Often it is difficult to be certain whether a rash is due to drug, a skin disease or an underlying illness. A careful drug history is essential, considering prescription and over-the-counter medicines, topical agents, herbal remedies and supplements. Previous exposure, dose, duration and frequency of drug administration should be established. Refer to standard textbooks and obtain specialist advice from a dermatologist as necessary.

For each of the ten cases, study the image(s) and then answer the questions.
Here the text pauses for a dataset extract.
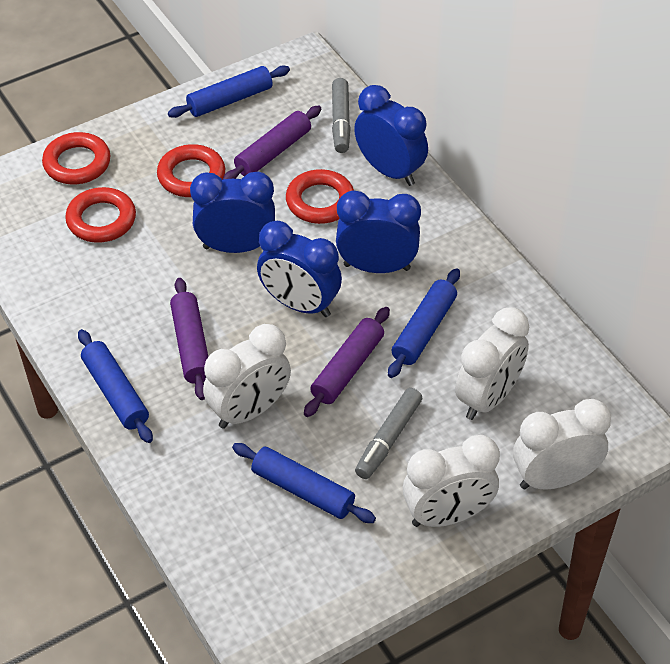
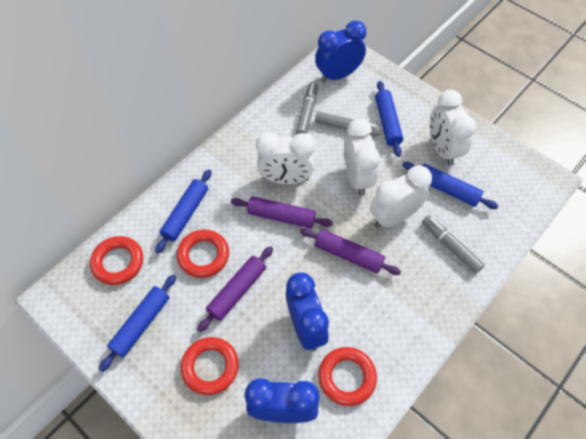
blue clock: [190,172,275,253] [257,221,342,317] [336,190,421,273] [354,85,428,186] = 4 -> [245,378,320,423] [286,272,329,351] [315,21,366,83] = 3
grey marker: [332,78,351,153] [355,388,422,479] = 2 -> [296,82,318,135] [315,111,381,136] [422,215,485,273] = 3

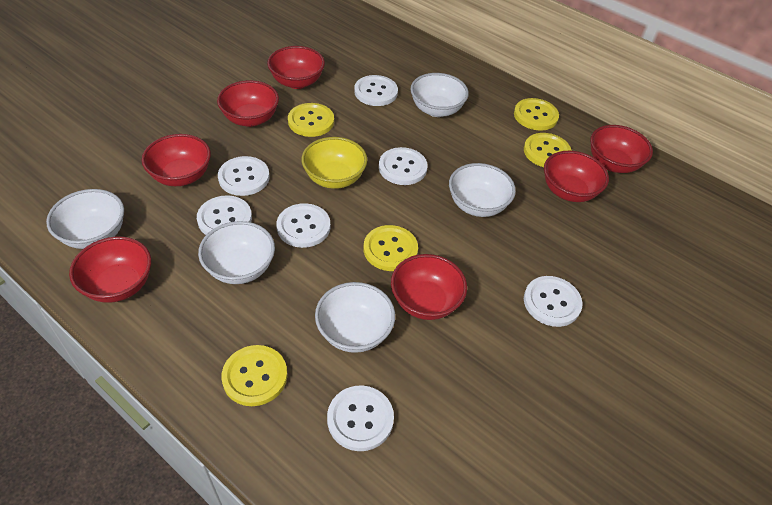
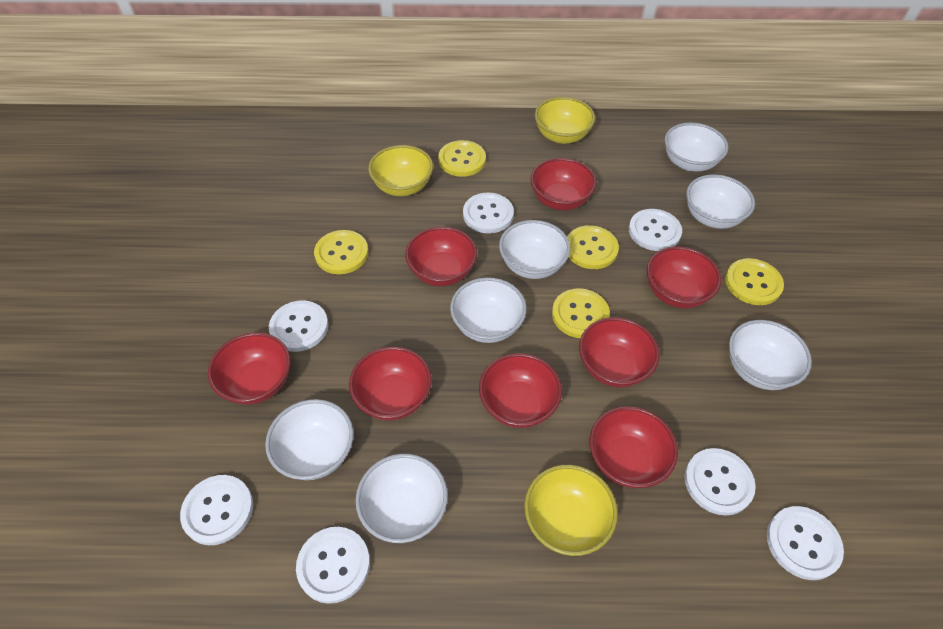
red bowl: [69,236,151,303] [142,134,211,186] [217,80,279,127] [267,46,325,89] [391,254,467,320] [544,151,609,202] [590,125,653,173] = 7 -> [208,333,291,405] [349,347,432,420] [405,227,477,286] [479,353,562,428] [530,158,596,210] [579,317,659,387] [590,406,678,488] [647,247,721,308] = 8
white bowl: [46,189,124,249] [198,221,275,284] [315,282,395,353] [411,73,469,117] [449,163,516,217] = 5 -> [265,399,353,480] [355,454,448,543] [450,277,526,343] [499,220,570,279] [665,123,728,172] [686,174,755,229] [729,320,812,390] = 7
yellow bowl: [301,137,367,189] = 1 -> [368,145,433,196] [524,465,618,556] [535,97,595,144] = 3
You can click on the image to view a larger version if required.

Each case should take approximately 2 minutes to complete. There is a list of suggested further reading material at the end of the quiz.

When you finish the quiz, you can download a certificate.

Case 5

Photosensitivity dermatitis due to chlorpromazine

Dermatitis is not often caused by the systemic administration of a drug. The main exception is drug-induced photosensitivity dermatitis i.e. photoallergic reactions due to delayed cell-mediated hypersensitivity (type 4). They should be distinguished from drug-induced phototoxic reactions, which present as an exaggerated sunburn reaction, but these are often caused by the same group of drugs that may cause photoallergy.
Photosensitivity dermatitis is of gradual onset and the patient may have been on the medication for a long time before it arises. The cause is often unrecognised by the patient, who complains of itchy dry plaques affecting the face, neck, hands and other exposed areas. Spared areas are found under a watch-strap, under the chin, behind the ears and in deep furrows. There is characteristically a sharp cut-off between exposed and unexposed areas, but this is not always present. Lesions on covered areas may arise because of inadvertent exposure, thin clothing through which long wavelength ultraviolet radiation penetrates or because of an autosensitisation reaction.
Unfortunately, photosensitivity dermatitis may persist long after the precipitating drug has been withdrawn, even months or years afterwards (persistent light reaction and chronic photosensitivity dermatitis). It can be very disabling. Initial treatment should be with emollients and potent topical steroids. The patient must be counselled regarding light protection; it is not just the sunburn spectrum that provokes the rash. Specialist advice should be sought if the rash fails to clear on stopping medications.

Drugs reported to cause photosensitivity dermatitis include ACE inhibitors, amiodarone, frusemide, thiazides, antipsychotics, tetracycline and statins.